I have gone through pretty much every emotion throughout this process.  There have been times that I was not very pleasant with others.  I have seen heartache and pain and anger and frustration.  And, I forgot that Kelly is more than my wife or the mother of my children….She is also a daughter, a sister, a friend, a granddaughter, a teacher, a sister-in-law, an aunt, and cousin…And I would forget that it is difficult for everyone to see her go through these struggles.  For those who I may have offended, please accept my heartfelt apology and forgive my ignorance.

Cancer is horrible, no matter the kind or severity.  It should not exist….we should have a cure by now instead of multiple different pills for sexual performance, or another new electronic tablet, or another new slimmer larger TV, or more pills to take care of the side effects from other pills…..!!!!  I have become very aware of “stuff” that is so unimportant.  Cancer has no prejudice….what matters is who you choose to spend your time with and how you choose to spend it.  It does not matter what you have or want, or who or what they think of you and your life.  Make yourself happy and spend the time you have in life with those who mean the most to you.

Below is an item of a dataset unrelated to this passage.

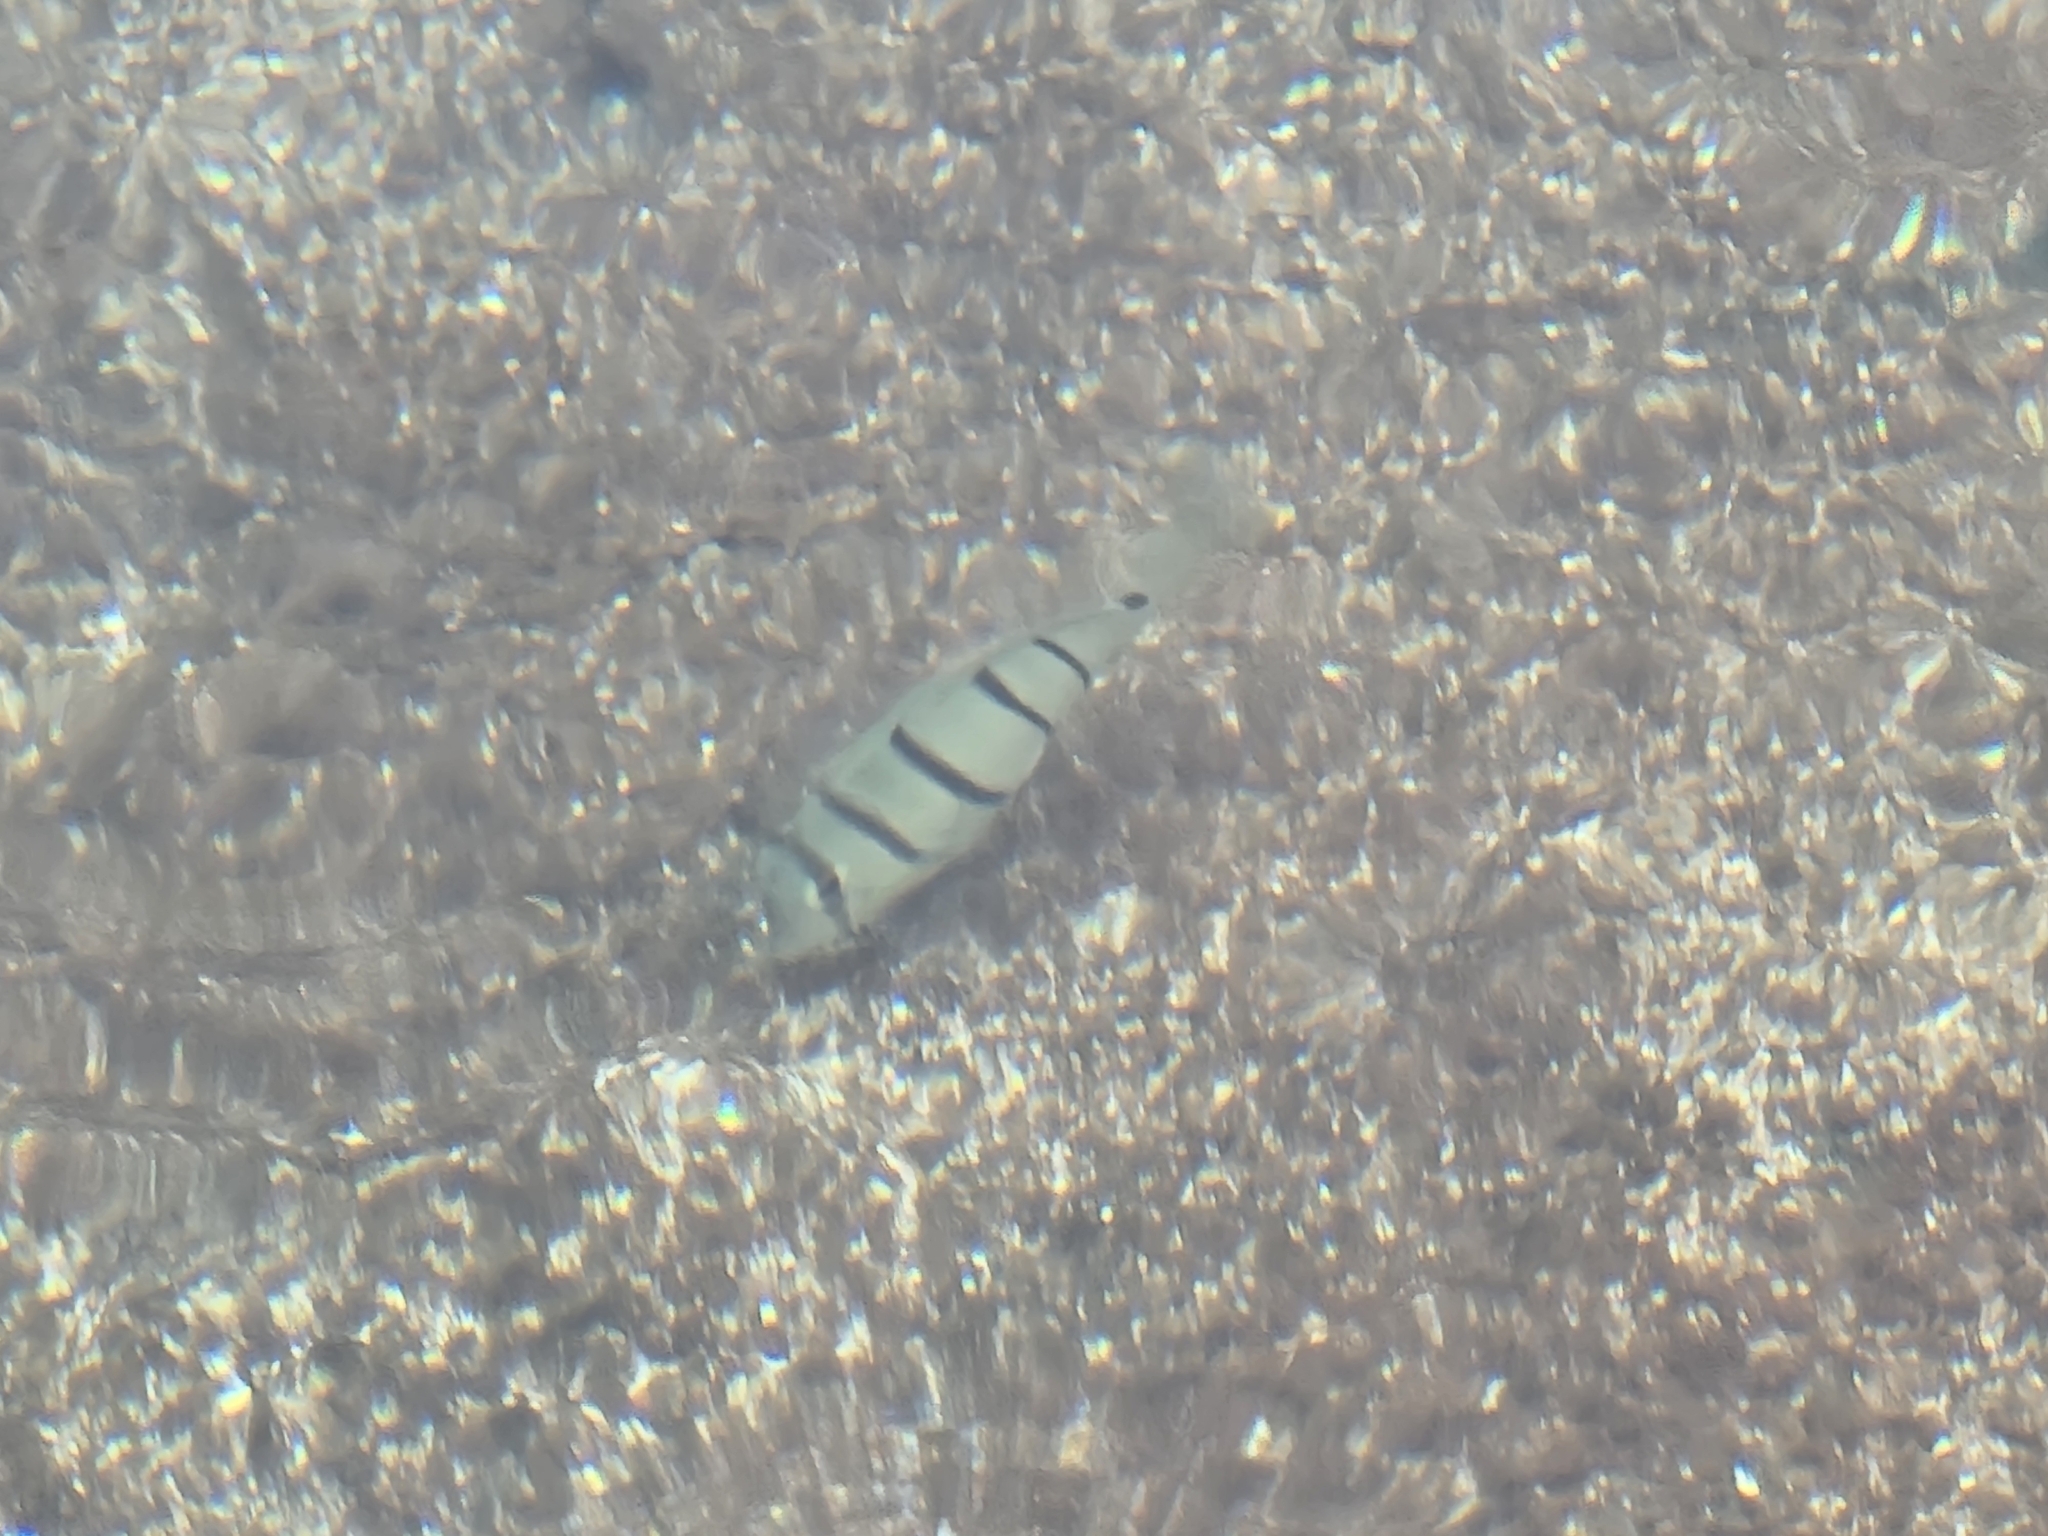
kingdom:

With Kelly’s trials I have seen the most important person in the world to me crumble….While at the same time I have never seen more strength from anyone or anything in my entire life.  The things that she had to go through and endure have been agonizing to watch.  I can only imagine what it was like to actually go through….Kelly and I have talked about pretty much everything you could imagine.  I have often wondered if the roles were reversed how each of us would’ve handled it.  I jokingly said I would have been done in from the beginning because I don’t like to drink water so I would’ve been dehydrated early on.  I have made a point of trying to make Kelly smile or laugh every day since all of this started.  For the most part, I have been able to even if it’s for something stupid.  She says she wouldn’t have been as strong as me this last year….but I doubt that very much.  The things I have seen her do and accomplish have been nothing short of amazing.   She has fought and done everything she possibly could in defiance of this disease and continues to do so because that’s who she is.  She is a mother and wife and fights because that is what she HAS to do.  Because of who she is and the type of person she is there is no other option…..One of the many reasons I have loved her for so long.

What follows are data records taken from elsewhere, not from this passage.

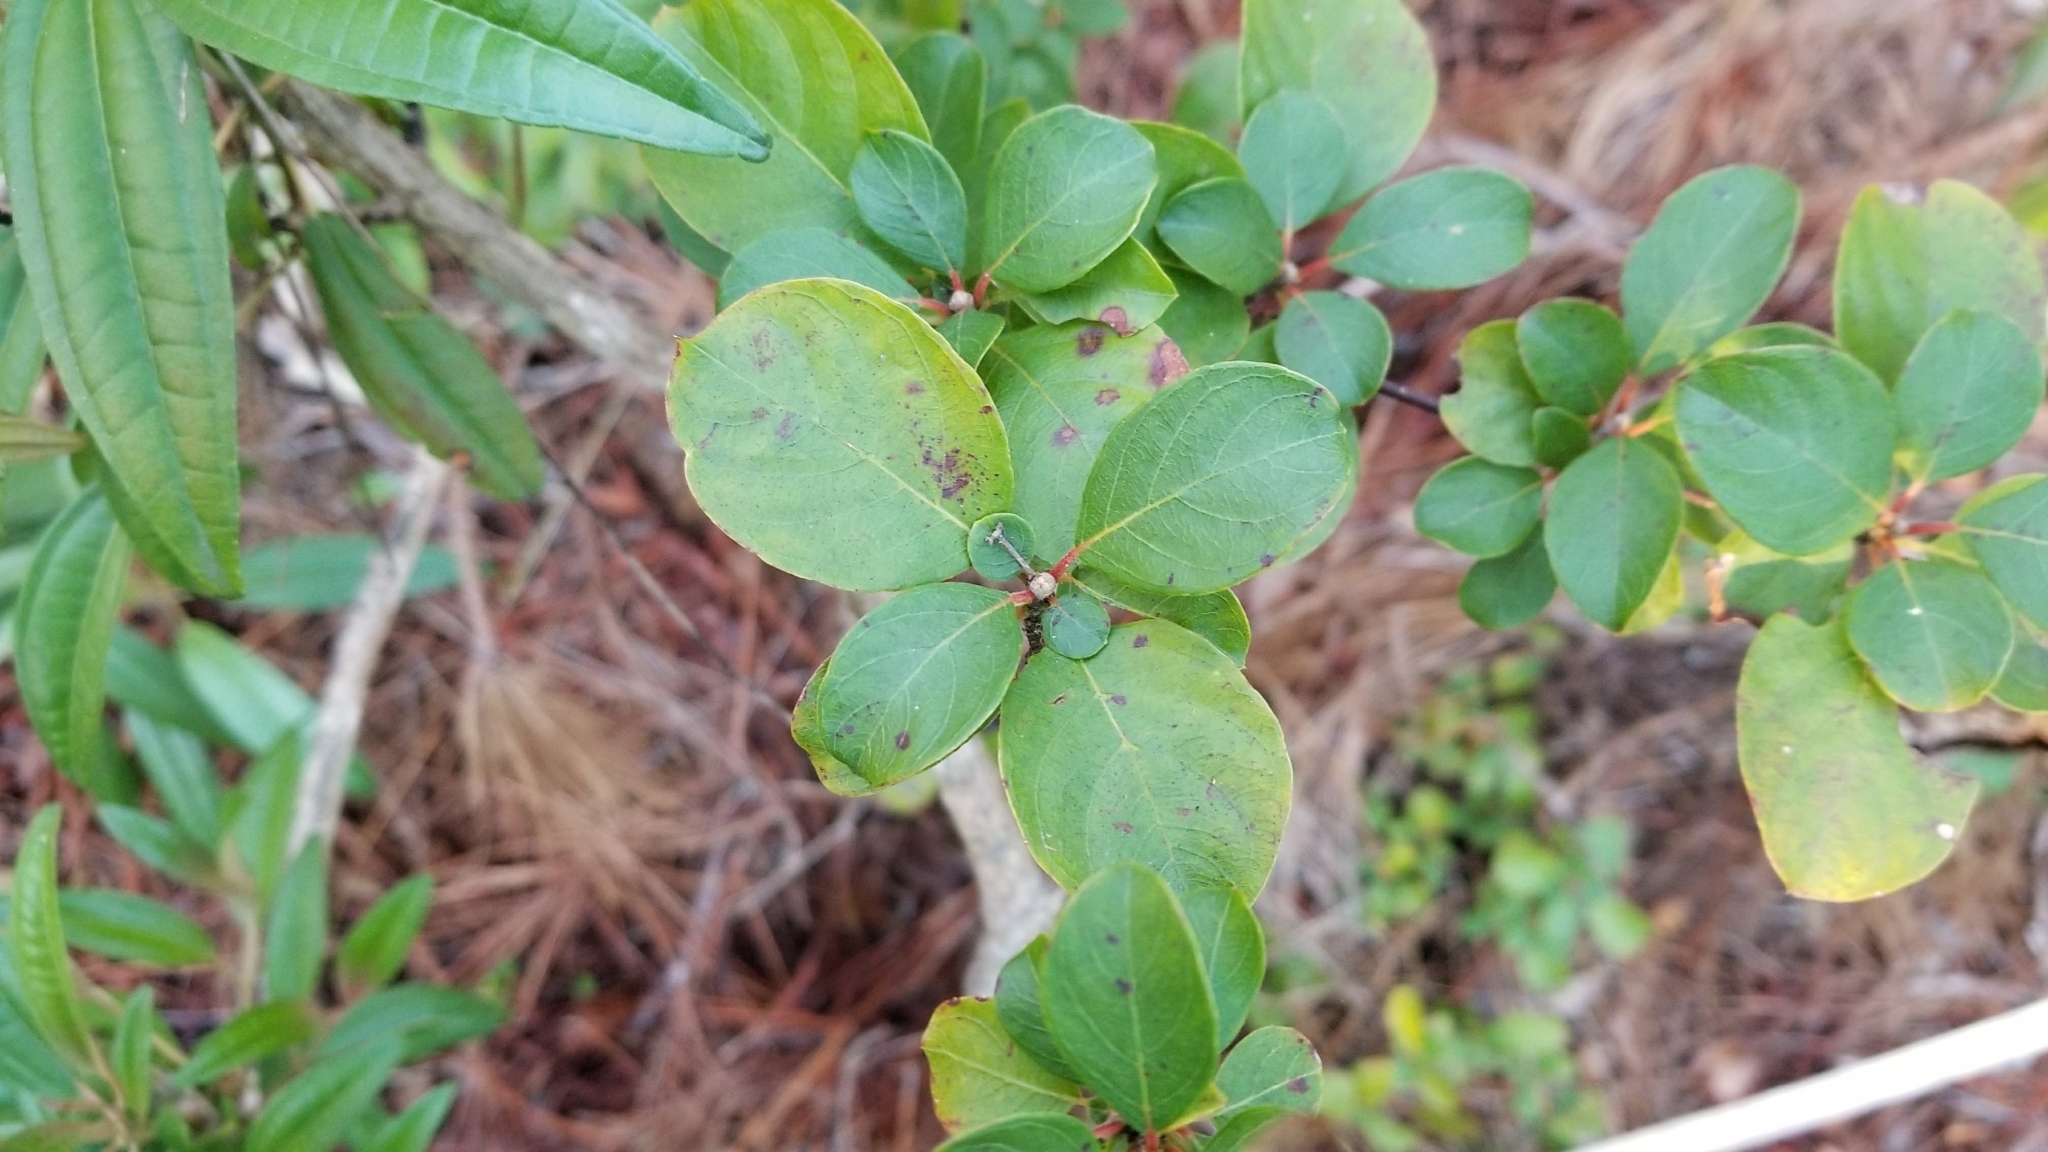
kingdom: Plantae
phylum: Tracheophyta
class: Magnoliopsida
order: Gentianales
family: Rubiaceae
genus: Guettarda
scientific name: Guettarda elliptica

I have a million and one fears about a million and one different things.  Kelly is the one who takes care of our home, our schedules, our plans…..everything.  It feels weird and wrong sometimes to talk or write about things like this, because she is still here.  And, honestly my own future is completely unknown.  If I have learned anything this past year is that I can only take care of the things that are within my control, but unfortunately that list is very small….so I do the best I can with the rest.  That would be my advice to anyone….

Someone asked me not that long ago, “Is there any doubt in your mind that you love Kelly?”….’Of course not.’  “Is there any doubt in your mind that she loves you?”….’Of course not.’  “Do you have any idea how rare and fortunate you are to have that?”  That is why I can say with a smile on my face and love in my heart, that ‘I am a very lucky man!’